--- START ---

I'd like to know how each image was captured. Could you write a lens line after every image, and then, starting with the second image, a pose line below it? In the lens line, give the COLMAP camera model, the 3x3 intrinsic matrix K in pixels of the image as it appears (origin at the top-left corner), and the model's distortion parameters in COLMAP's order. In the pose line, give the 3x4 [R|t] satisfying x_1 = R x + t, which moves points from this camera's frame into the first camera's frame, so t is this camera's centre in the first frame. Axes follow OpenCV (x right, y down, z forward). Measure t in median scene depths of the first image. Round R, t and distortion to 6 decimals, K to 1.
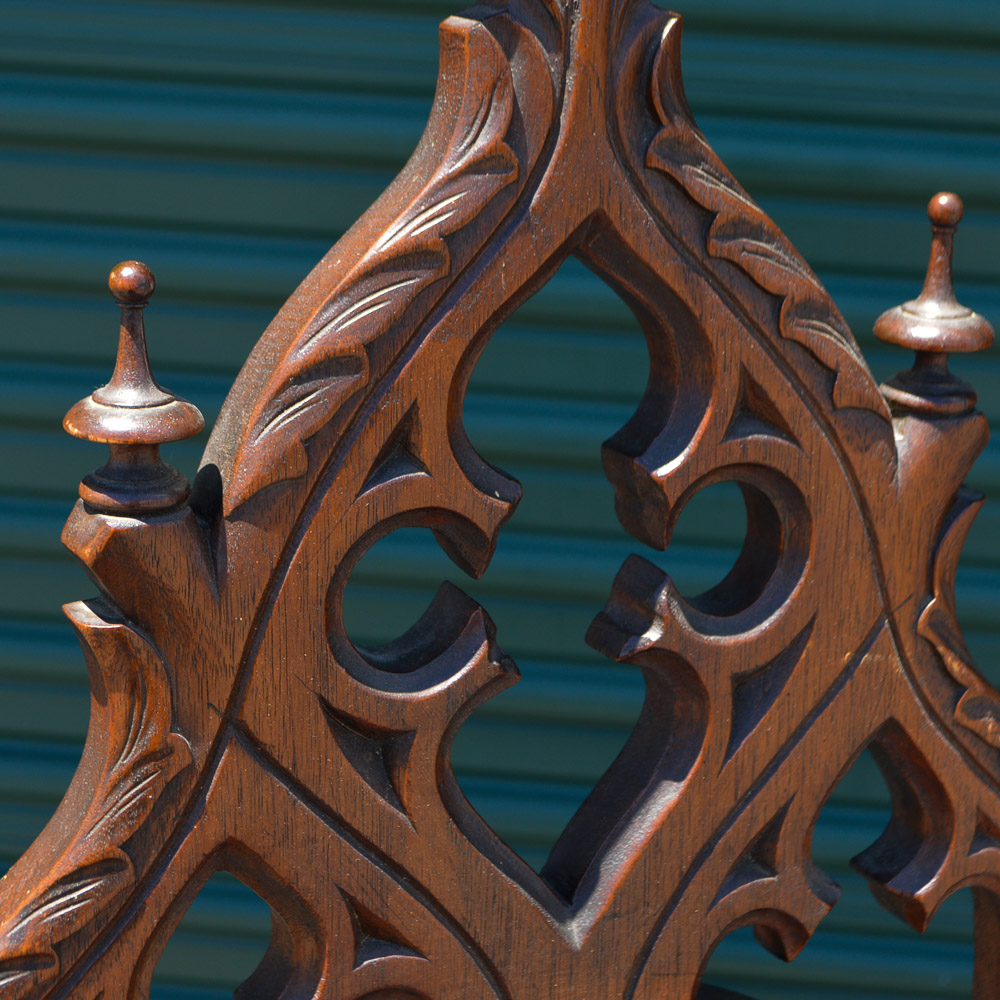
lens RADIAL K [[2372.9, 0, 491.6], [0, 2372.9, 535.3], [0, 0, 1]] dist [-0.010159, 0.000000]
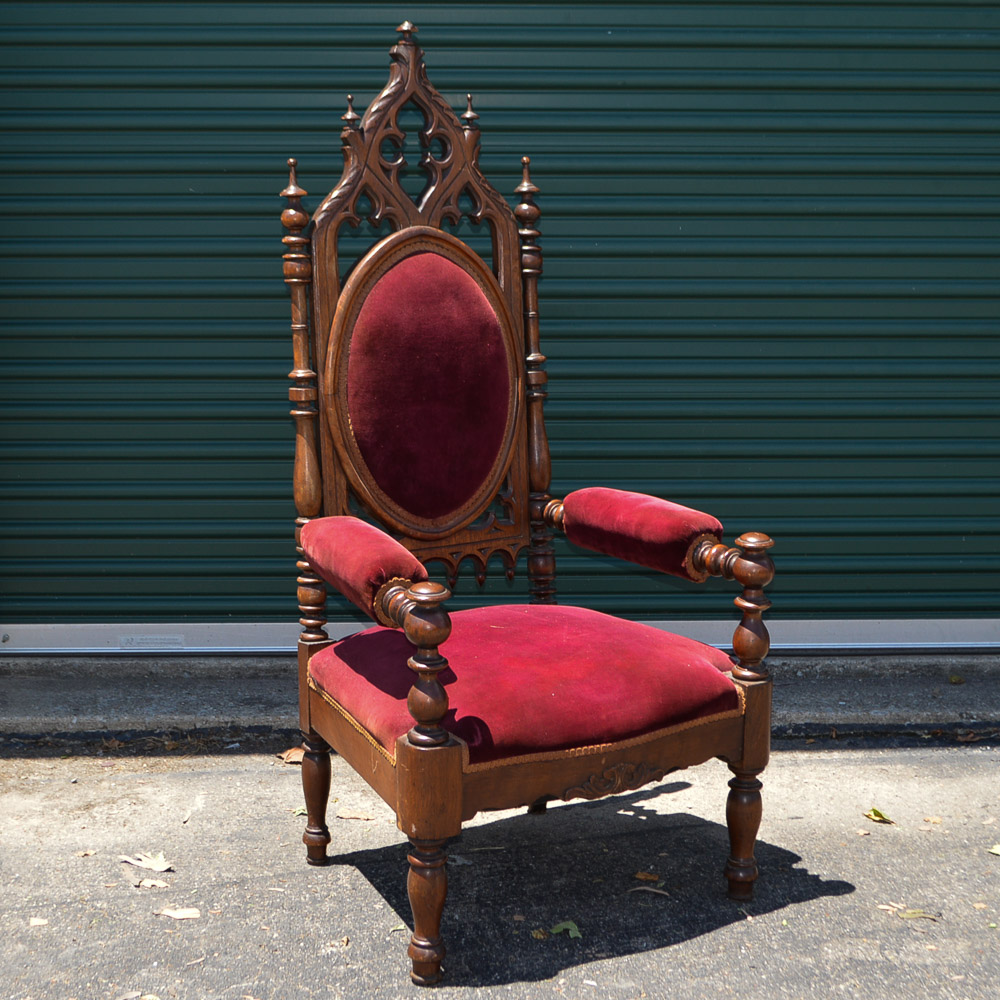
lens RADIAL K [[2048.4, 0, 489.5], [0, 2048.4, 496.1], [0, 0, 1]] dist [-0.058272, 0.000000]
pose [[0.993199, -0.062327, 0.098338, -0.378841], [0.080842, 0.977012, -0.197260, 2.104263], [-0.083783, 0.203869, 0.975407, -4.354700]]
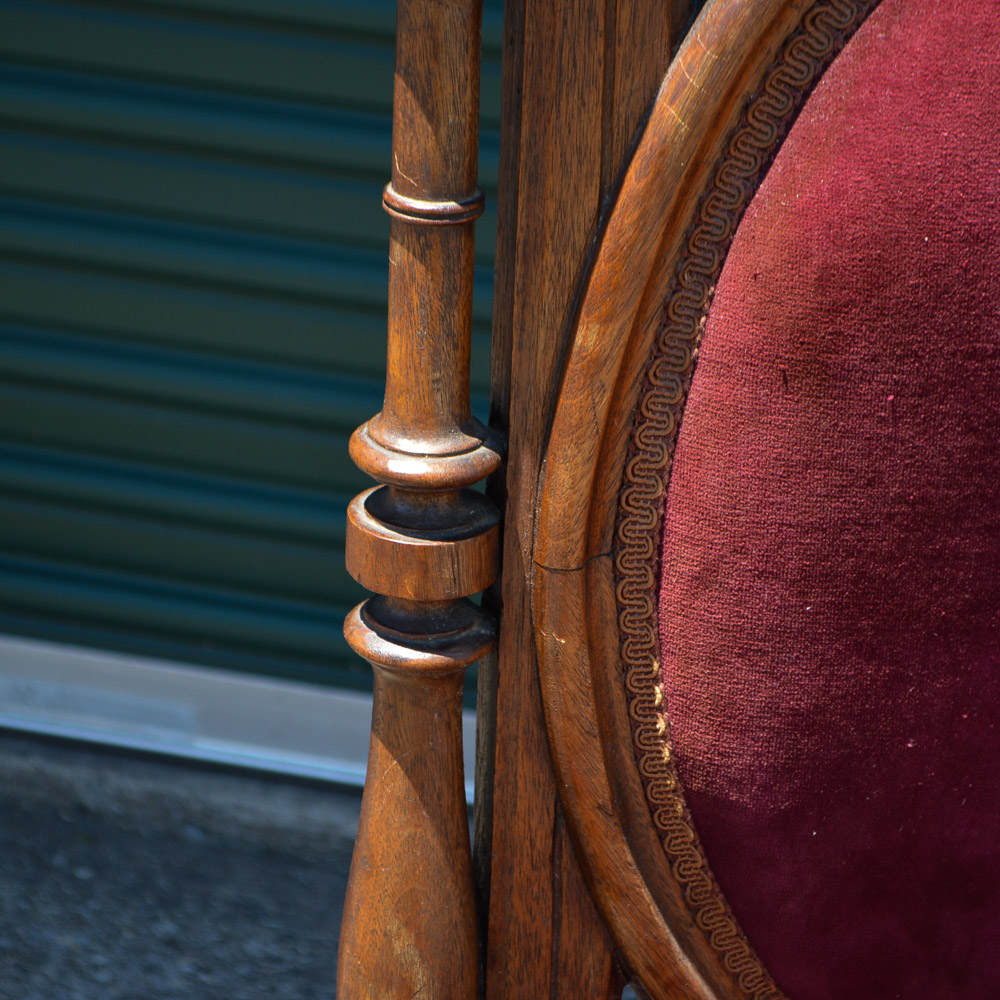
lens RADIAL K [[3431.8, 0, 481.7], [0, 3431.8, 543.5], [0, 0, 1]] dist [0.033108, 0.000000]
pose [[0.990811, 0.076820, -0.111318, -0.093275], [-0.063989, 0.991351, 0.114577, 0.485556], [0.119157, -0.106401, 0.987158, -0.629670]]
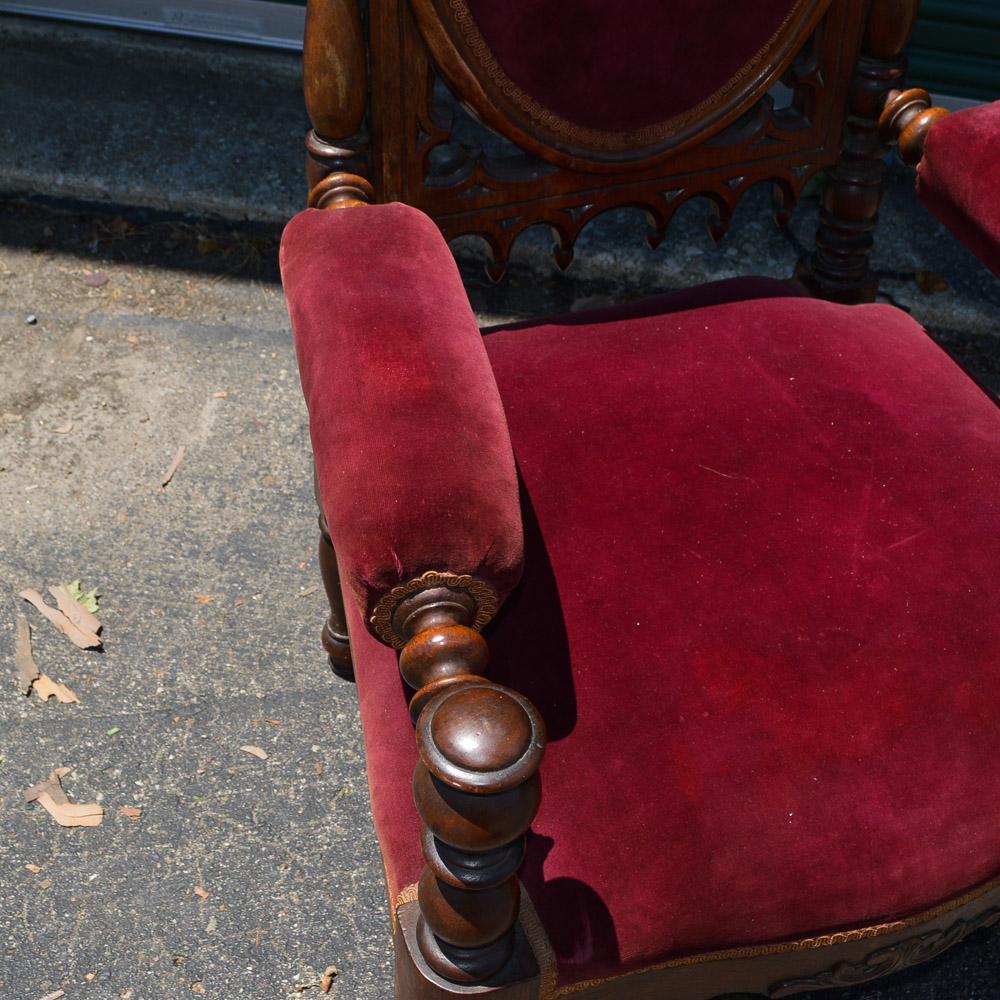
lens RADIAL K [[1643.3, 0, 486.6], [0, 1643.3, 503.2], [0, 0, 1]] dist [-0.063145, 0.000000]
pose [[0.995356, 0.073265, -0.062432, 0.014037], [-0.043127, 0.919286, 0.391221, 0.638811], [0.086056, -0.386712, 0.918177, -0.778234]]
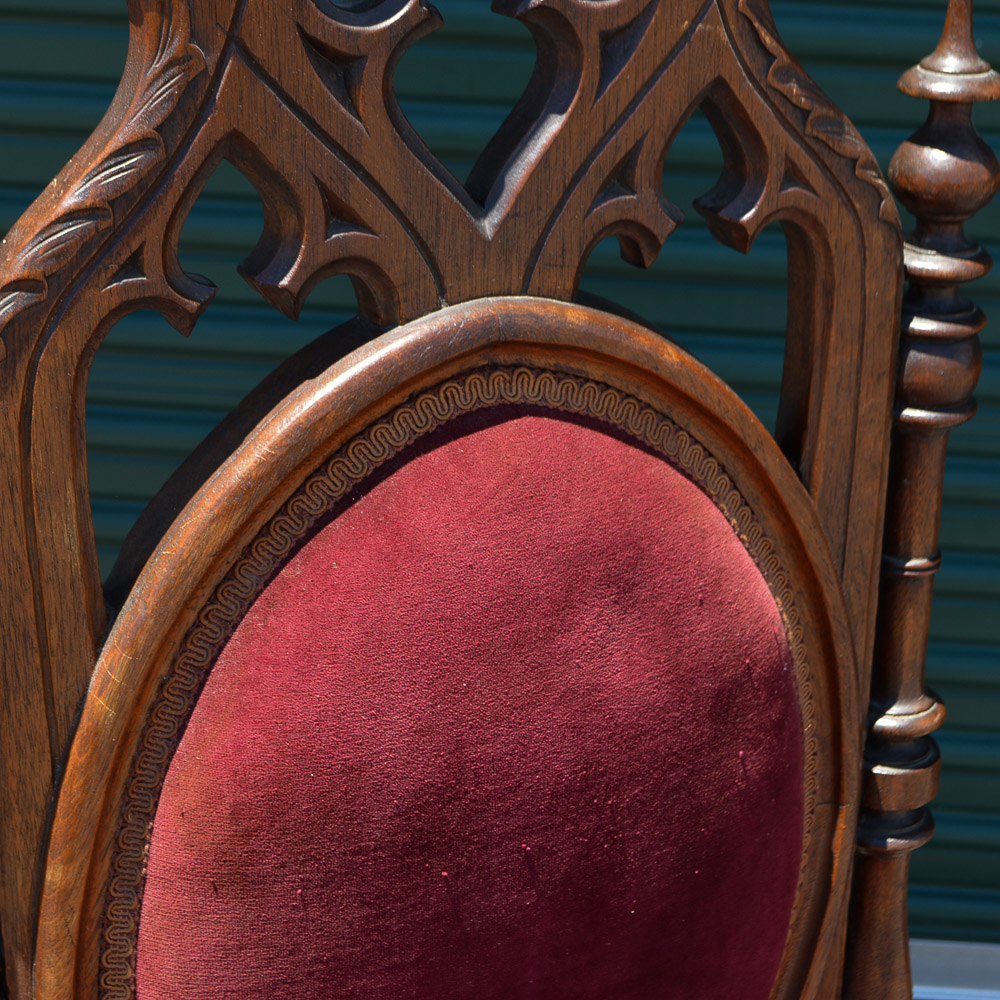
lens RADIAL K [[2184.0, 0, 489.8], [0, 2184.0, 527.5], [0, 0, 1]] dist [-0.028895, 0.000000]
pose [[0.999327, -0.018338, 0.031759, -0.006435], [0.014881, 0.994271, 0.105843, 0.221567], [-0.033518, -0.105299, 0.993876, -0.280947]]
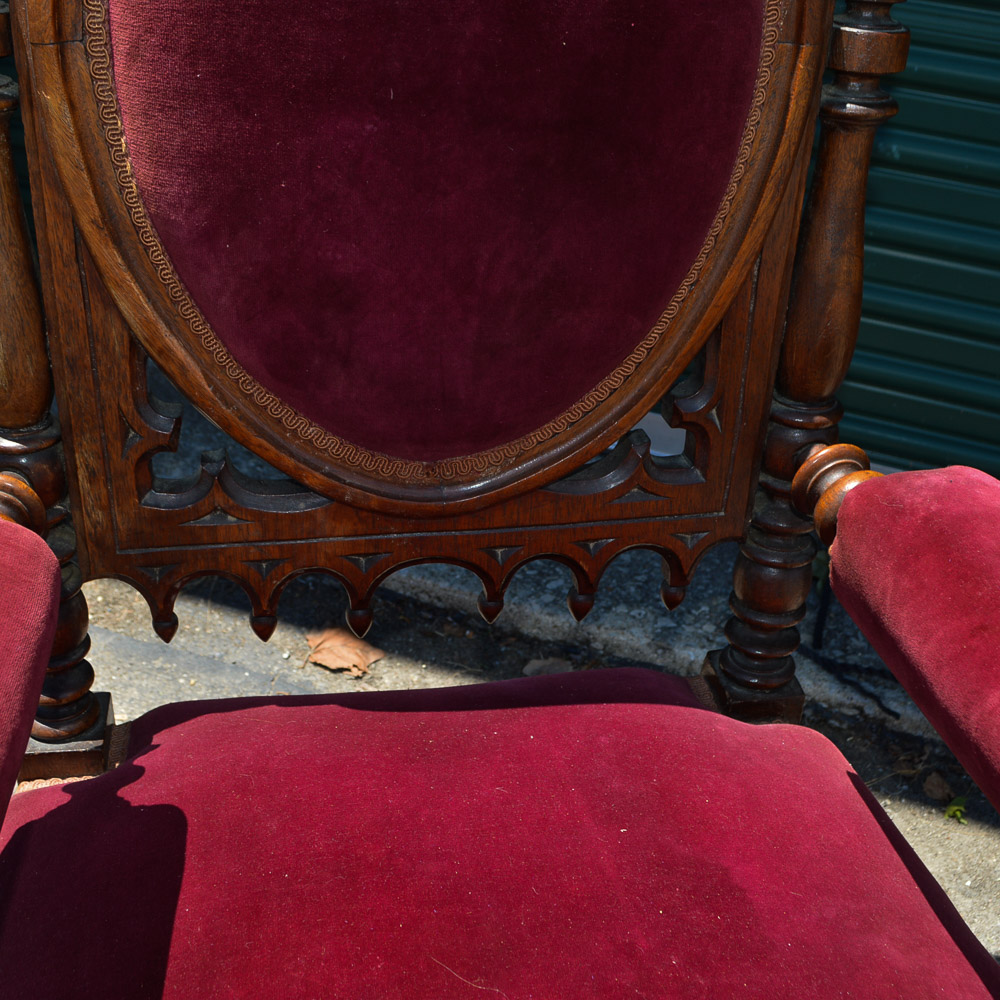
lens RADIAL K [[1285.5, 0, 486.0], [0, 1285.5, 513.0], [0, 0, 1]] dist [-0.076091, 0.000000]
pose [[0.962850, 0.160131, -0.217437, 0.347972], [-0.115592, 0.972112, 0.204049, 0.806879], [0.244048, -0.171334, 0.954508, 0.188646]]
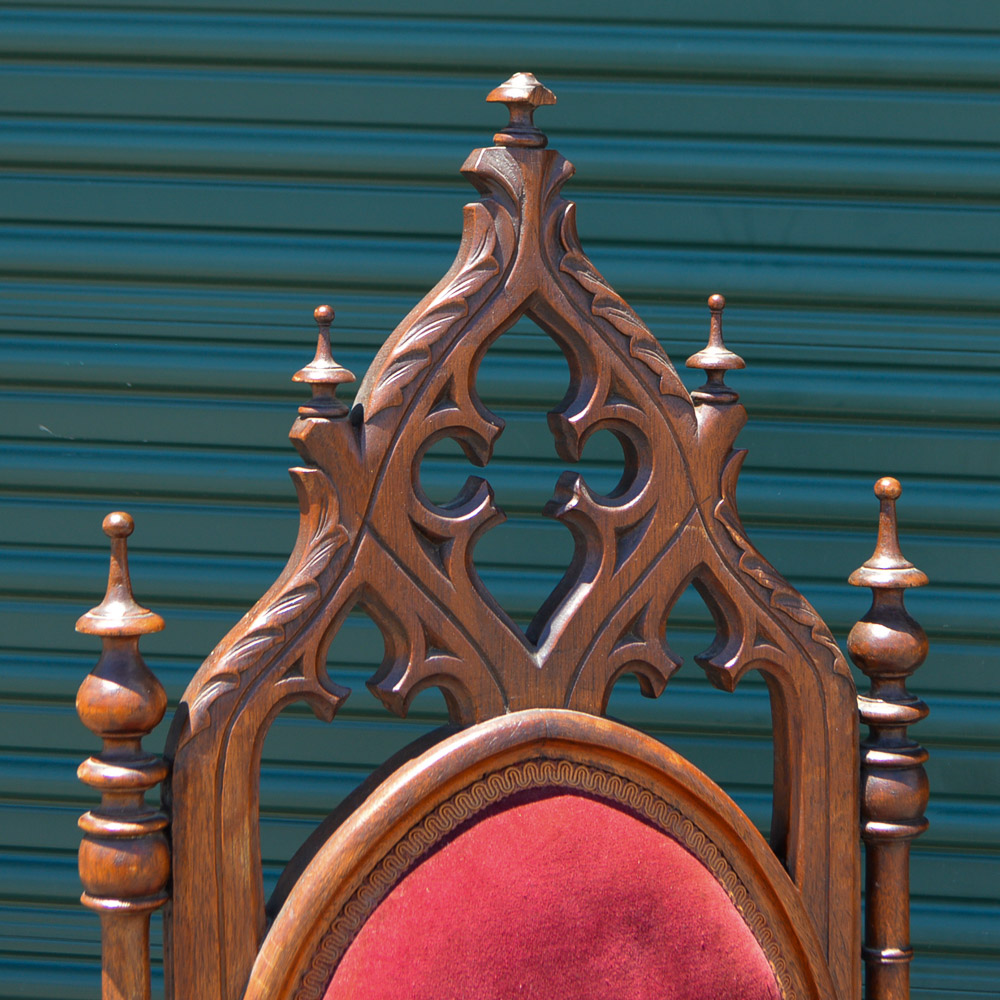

--- END ---

→ BRIEF
Retype each line above exactly. Leave the images out.

→ ANSWER SECTION
I'd like to know how each image was captured. Could you write a lens line after every image, and then, starting with the second image, a pose line below it? In the lens line, give the COLMAP camera model, the 3x3 intrinsic matrix K in pixels of the image as it appears (origin at the top-left corner), and the model's distortion parameters in COLMAP's order. In the pose line, give the 3x4 [R|t] satisfying x_1 = R x + t, which moves points from this camera's frame into the first camera's frame, so t is this camera's centre in the first frame. Axes follow OpenCV (x right, y down, z forward). Measure t in median scene depths of the first image. Round R, t and distortion to 6 decimals, K to 1.
lens RADIAL K [[2372.9, 0, 491.6], [0, 2372.9, 535.3], [0, 0, 1]] dist [-0.010159, 0.000000]
lens RADIAL K [[2048.4, 0, 489.5], [0, 2048.4, 496.1], [0, 0, 1]] dist [-0.058272, 0.000000]
pose [[0.993199, -0.062327, 0.098338, -0.378841], [0.080842, 0.977012, -0.197260, 2.104263], [-0.083783, 0.203869, 0.975407, -4.354700]]
lens RADIAL K [[3431.8, 0, 481.7], [0, 3431.8, 543.5], [0, 0, 1]] dist [0.033108, 0.000000]
pose [[0.990811, 0.076820, -0.111318, -0.093275], [-0.063989, 0.991351, 0.114577, 0.485556], [0.119157, -0.106401, 0.987158, -0.629670]]
lens RADIAL K [[1643.3, 0, 486.6], [0, 1643.3, 503.2], [0, 0, 1]] dist [-0.063145, 0.000000]
pose [[0.995356, 0.073265, -0.062432, 0.014037], [-0.043127, 0.919286, 0.391221, 0.638811], [0.086056, -0.386712, 0.918177, -0.778234]]
lens RADIAL K [[2184.0, 0, 489.8], [0, 2184.0, 527.5], [0, 0, 1]] dist [-0.028895, 0.000000]
pose [[0.999327, -0.018338, 0.031759, -0.006435], [0.014881, 0.994271, 0.105843, 0.221567], [-0.033518, -0.105299, 0.993876, -0.280947]]
lens RADIAL K [[1285.5, 0, 486.0], [0, 1285.5, 513.0], [0, 0, 1]] dist [-0.076091, 0.000000]
pose [[0.962850, 0.160131, -0.217437, 0.347972], [-0.115592, 0.972112, 0.204049, 0.806879], [0.244048, -0.171334, 0.954508, 0.188646]]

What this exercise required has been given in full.